JIM:
When Claire dared to criticize the Papacy a couple of months ago, this column endured the slings and arrows of outraged readers. Well, fair enough… the column wasn't very kind to the latest successor to St. Peter. We were unimpressed that, as a cardinal, Pope Francis rode a bus to work. Tit for tat is the reader's right. As Editor Bob Urban put it, we stirred up a hornet's nest. When you do that, you're bound to get stung a time or two.
Meanwhile – and purely by coincidence, unless the attraction was subconscious – I started watching season three of a Showtime series called "The Borgias." Jeremy Irons, whose naturally wicked voice breathed life into Scar in "The Lion King," stars as Pope Alexander VI, the Borgia patriarch who ruled Vatican City from 1492 until August 1503. Irons/Alexander does it all: marriage, fatherhood, adultery, murder, warfare, extortion… you name it, he's been doing it since the show debuted in 2011.

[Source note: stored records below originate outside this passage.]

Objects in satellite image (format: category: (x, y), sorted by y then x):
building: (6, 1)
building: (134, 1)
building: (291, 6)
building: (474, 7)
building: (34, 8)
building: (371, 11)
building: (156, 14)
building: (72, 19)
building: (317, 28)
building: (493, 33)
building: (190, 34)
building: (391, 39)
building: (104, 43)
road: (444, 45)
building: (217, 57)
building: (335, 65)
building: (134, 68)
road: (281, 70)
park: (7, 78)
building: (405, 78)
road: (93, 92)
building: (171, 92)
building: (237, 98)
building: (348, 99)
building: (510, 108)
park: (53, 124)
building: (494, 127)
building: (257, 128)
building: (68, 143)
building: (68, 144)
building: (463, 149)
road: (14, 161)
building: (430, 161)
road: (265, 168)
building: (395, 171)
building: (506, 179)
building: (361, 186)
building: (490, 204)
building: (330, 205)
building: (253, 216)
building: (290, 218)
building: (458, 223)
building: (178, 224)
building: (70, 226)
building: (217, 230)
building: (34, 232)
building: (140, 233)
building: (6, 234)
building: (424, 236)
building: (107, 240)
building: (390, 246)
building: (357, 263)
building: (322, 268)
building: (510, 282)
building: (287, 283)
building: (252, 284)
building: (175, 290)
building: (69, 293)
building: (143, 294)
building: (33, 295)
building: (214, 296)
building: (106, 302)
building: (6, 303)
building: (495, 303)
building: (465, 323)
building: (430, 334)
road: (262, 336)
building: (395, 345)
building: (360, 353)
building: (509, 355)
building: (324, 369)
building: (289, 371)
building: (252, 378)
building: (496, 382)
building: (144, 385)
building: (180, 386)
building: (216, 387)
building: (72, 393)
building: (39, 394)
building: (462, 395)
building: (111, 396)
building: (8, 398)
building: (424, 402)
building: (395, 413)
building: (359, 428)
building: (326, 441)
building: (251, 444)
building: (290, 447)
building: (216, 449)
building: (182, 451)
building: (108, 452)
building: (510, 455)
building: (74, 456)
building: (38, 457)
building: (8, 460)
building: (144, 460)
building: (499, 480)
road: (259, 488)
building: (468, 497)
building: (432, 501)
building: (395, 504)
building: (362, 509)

Inevitably, I began to wonder how accurate this depiction of His Holiness (Ha Ha) really is. The Encyclopedia Britannica tells us that Al was "corrupt, worldly, and ambitious." His "[n]eglect of the spiritual inheritance of the church contributed to the development of the Protestant Reformation." (http://www.britannica.com/EBchecked/topic/14138/Alexander-VI)
Here are a few other things that the EB adds about Big Al (yeh, he was a fatty; take a look at his portrait):
"Despite the shadow of simony that surrounded the disposal of his benefices among the papal electors, Rodrigo emerged from a tumultuous conclave on the night of Aug. 10–11, 1492, as Pope Alexander VI and received the acclaim of the Roman populace."
·"By a Roman noblewoman, Vannozza Catanei, he had four subsequently legitimized offspringJuan, Cesare, Jofré, and Lucreziawhose complicated careers troubled his pontificate."
·"In September 1493 Alexander created his teenaged son Cesare a cardinal…."
· "Attempts to whitewash Alexander's private conduct have proved abortive. While his religious convictions cannot be challenged, scandal accompanied his activities throughout his career. Even from a Renaissance viewpoint, his relentless pursuit of political goals and unremitting efforts to aggrandize his family were seen as excessive."
Even the Catholic Encyclopedia (http://www.newadvent.org/cathen/01289a.htm) adds, "Alexander, still hale and vigorous in his seventy-third year, and looking forward to many more years of reign, proceeded to strengthen his position by depleting his treasury in ways that were more than dubious. The Sacred College now contained so many of his adherents and countrymen that he had nothing to fear from that quarter. He enjoyed and laughed at the scurrilous lampoons that were in circulation in which he was accused of incredible crimes, and took no steps to shield his reputation."
Wikipedia contributes the following additional information: "Three of his other children, Girolama, Isabella and Pedro-Luiz, were of uncertain parentage. However, his son, Bernardo, was birthed by Vittoria (Victoria) Sailór dei Venezia in 1469. Bernardo is typically not known of, because his father kept him in hiding, most likely due to shame, for he was a cardinal, who aspired to become the pope. He obviously gave up hiding his many children after he fathered four more."
Thanks to his unrelenting fornicating, "He is an ancestor of virtually all royal houses of Europe…." ((https://en.wikipedia.org/wiki/Pope_Alexander_VI)
The Borgias are best remembered for their love of poison as the preferred means of dispatching their enemies. According to one source, "Rodrigo died in 1503. Having dinner with a Cardinal, he took ill. His intestines bled and there was hideous purpling and peeling of the skin. The death may have been from malaria – but the legend may be true and fits perfectly – it was poetic justice when the Pope accidentally drank from the poisoned grail he'd intended for the Cardinal Adriano." (http://www.patheos.com/blogs/unreasonablefaith/2009/07/the-unholy-grail-...)
I can't wait to see if that's how the Showtime series ends.
Claire:
I have a sneaking suspicion my dad is just trying to get me into trouble here… but unlike the Pope, I'm not taking this bait!